Questione di uomini, di scelte. Arriva un momento in cui chiudersi in un guscio non può essere la risposta, arriva un momento in cui occorre assumersi la responsabilità delle proprie azioni. Un punto di non ritorno. Spesso coincide con la fase di maggior disperazione, con i buoi ormai lontani e la contestazione pronta a traboccare in campo. Caso questo che si addice all'Inter, superficiale e dimessa di A. 

In una notte di Coppa, sinistramente simile a un mancato miracolo milanese di qualche anno fa, Mancini torna al timone e indica la via - questa volta giusta - ai suoi uomini. Dopo un inizio diffidente, anche chi guarda coglie sfumature sbiadite e si ri-avvicina - con lecita paura di mera illusione - alla squadra. Uno spettacolo - a poche ore di distanza - diametralmente opposto. 

Via al tutti dentro, dal 3-5-2 di trincea e pugnale al 4-3-3 di corsa e aggressione. Non è un'Inter che aspetta per ripartire, è un'Inter che morde per recuperare. A favorire l'assalto all'arma bianca una Juventus seconda versione, opaca come in avvio di stagione, senza fili conduttori, senza personalità in grado di fermare l'ondata di casa e dare tranquillità a seconde linee chiamate a guadagnarsi spazio. Non è un caso che balli la difesa del giovane Rugani, senza l'esperto Barzagli, non è un caso che l'inedita coppia Hernanes - Sturaro subisca l'impatto violento di Medel e Kondogbia. Un concorso di colpe, come sempre quando in un incontro c'è chi domina in senso assoluto e chi pare in campo per onor di firma. 

Un contrasto tra D'Ambrosio e Zaza (foto Inter.it)
Un contrasto tra D'Ambrosio e Zaza (foto Inter.it)

Sopperire alle difficoltà, con il coraggio, l'orgoglio. Distillare qua e là le piccole dosi di qualità presenti. Mancini non rinuncia, anzi pretende. Chi gioca assimila il senso, la voglia di rivincita. C'è Ljajic. Si muove tra le linee, tende all'esagerazione, in virtù di una capacità di palleggio superiore, c'è Perisic, che corre, dribbla, va su e giù, moto perpetuo, enigma senza soluzione per la corsia bianconera. Riparte dai nuovi l'Inter, dall'estate. Riparte dagli esclusi del fine settimana, non un caso. 

Brozovic si conferma tuttocampista, perché ha passo, visione, inserimento, ha tutto per diventare il punto di riferimento. Spaesato di recente, si carica assorbendo l'atmosfera milanese, è lui che spinge avanti i suoi, che li chiama fuori dalla barriera difensiva. Menzione anche per D'Ambrosio - l'accusato - un gigante centrale. 

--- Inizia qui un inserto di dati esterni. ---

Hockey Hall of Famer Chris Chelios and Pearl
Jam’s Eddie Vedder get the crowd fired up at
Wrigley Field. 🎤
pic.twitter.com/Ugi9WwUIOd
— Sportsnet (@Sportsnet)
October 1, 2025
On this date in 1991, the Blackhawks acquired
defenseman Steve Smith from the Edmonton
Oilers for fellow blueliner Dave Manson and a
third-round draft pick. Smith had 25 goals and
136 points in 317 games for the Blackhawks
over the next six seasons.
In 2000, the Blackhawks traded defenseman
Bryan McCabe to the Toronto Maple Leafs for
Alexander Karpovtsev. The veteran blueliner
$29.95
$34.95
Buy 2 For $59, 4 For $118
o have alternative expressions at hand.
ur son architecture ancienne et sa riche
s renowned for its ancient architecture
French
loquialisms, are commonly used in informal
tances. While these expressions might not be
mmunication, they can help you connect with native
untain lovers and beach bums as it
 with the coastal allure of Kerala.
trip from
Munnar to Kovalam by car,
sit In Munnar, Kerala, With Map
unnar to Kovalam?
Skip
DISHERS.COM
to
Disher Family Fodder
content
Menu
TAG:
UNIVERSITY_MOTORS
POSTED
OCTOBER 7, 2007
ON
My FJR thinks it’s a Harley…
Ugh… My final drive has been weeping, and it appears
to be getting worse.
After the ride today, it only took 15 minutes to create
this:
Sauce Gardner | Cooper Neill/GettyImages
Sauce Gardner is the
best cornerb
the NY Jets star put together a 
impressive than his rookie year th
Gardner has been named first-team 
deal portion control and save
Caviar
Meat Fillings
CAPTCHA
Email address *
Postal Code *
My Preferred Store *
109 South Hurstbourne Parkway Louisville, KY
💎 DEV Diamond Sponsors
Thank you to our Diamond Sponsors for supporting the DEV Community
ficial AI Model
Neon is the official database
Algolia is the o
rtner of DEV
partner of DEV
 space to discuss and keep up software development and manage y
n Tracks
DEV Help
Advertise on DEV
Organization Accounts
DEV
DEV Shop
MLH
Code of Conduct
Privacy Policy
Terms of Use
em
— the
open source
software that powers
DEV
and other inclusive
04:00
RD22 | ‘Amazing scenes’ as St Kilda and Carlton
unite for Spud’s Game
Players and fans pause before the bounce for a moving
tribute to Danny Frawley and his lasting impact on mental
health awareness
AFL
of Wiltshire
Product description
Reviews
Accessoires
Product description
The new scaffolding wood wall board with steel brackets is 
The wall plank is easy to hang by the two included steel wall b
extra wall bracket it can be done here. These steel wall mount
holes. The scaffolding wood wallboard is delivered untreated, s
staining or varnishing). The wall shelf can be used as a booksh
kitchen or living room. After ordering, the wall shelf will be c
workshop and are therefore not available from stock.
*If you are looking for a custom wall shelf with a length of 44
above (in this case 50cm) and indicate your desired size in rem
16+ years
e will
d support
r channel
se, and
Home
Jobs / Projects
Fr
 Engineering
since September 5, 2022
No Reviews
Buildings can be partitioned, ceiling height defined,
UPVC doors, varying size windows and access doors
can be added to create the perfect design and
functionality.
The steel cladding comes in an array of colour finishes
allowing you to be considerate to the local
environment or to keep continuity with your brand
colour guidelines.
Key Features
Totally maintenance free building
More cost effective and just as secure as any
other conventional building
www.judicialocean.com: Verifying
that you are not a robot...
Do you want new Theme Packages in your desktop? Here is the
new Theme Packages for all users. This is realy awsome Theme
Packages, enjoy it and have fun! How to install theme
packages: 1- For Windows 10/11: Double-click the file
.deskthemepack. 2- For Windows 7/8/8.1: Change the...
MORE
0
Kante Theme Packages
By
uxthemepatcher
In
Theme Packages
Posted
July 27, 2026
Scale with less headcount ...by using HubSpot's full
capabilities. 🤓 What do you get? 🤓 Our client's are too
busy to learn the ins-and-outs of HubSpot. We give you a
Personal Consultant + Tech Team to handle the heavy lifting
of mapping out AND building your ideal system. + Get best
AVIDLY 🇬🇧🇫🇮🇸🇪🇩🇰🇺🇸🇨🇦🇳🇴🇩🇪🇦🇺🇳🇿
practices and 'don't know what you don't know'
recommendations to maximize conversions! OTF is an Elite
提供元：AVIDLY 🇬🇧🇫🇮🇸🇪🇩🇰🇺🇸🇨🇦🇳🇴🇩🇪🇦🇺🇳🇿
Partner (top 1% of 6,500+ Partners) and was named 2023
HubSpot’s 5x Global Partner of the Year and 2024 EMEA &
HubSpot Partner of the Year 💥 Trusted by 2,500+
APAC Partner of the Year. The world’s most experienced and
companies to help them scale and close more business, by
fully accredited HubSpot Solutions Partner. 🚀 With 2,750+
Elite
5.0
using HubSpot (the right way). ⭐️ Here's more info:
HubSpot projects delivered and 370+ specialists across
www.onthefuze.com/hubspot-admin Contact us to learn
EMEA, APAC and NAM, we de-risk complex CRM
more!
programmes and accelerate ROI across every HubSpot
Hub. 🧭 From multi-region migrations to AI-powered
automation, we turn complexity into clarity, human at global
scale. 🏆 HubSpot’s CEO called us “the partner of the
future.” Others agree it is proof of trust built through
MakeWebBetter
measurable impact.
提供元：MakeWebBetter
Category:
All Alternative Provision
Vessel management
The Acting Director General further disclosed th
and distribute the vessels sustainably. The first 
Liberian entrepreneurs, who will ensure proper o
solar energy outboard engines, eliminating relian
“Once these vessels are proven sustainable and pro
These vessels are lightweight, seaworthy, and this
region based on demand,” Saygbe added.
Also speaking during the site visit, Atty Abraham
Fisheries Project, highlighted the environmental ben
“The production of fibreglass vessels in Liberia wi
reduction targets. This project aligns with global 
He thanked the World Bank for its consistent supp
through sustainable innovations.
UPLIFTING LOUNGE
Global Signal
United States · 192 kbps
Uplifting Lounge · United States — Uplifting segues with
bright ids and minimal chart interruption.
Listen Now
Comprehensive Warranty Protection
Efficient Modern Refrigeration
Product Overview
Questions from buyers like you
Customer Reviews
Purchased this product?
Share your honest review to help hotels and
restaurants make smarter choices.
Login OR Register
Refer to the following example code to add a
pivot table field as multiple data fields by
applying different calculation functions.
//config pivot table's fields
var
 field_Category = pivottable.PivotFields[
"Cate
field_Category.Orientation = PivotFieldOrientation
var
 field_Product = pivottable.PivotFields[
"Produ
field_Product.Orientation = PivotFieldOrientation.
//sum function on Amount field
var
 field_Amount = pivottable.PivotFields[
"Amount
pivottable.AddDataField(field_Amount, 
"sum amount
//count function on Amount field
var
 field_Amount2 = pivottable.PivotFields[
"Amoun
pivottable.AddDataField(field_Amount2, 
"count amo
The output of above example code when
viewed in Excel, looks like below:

L'esultanza di Brozovic (foto Inter.it)
L'esultanza di Brozovic (foto Inter.it)

Il finale è amaro, l'Inter non chiude quando può e crolla alla lotteria. Un legno, di Palacio, salva la Juve e ferma l'Inter. Giusto così, non tanto per quanto visto in campo, ma per quanto sprecato fin qui, prima di ieri sera. Partita che dice che creatura l'Inter può essere. Dipende da chi guida - Mancini - da chi scende in campo - i giocatori. Essere gruppo è la condizione essenziale, indicare linee guida precise, senza ribaltoni di timore e spavento, è viatico imprescindibile. Di uomini e di carattere, per una sera sul terreno, non in un romanzo, sporchi, stanchi e battuti. Può essere bello a volte.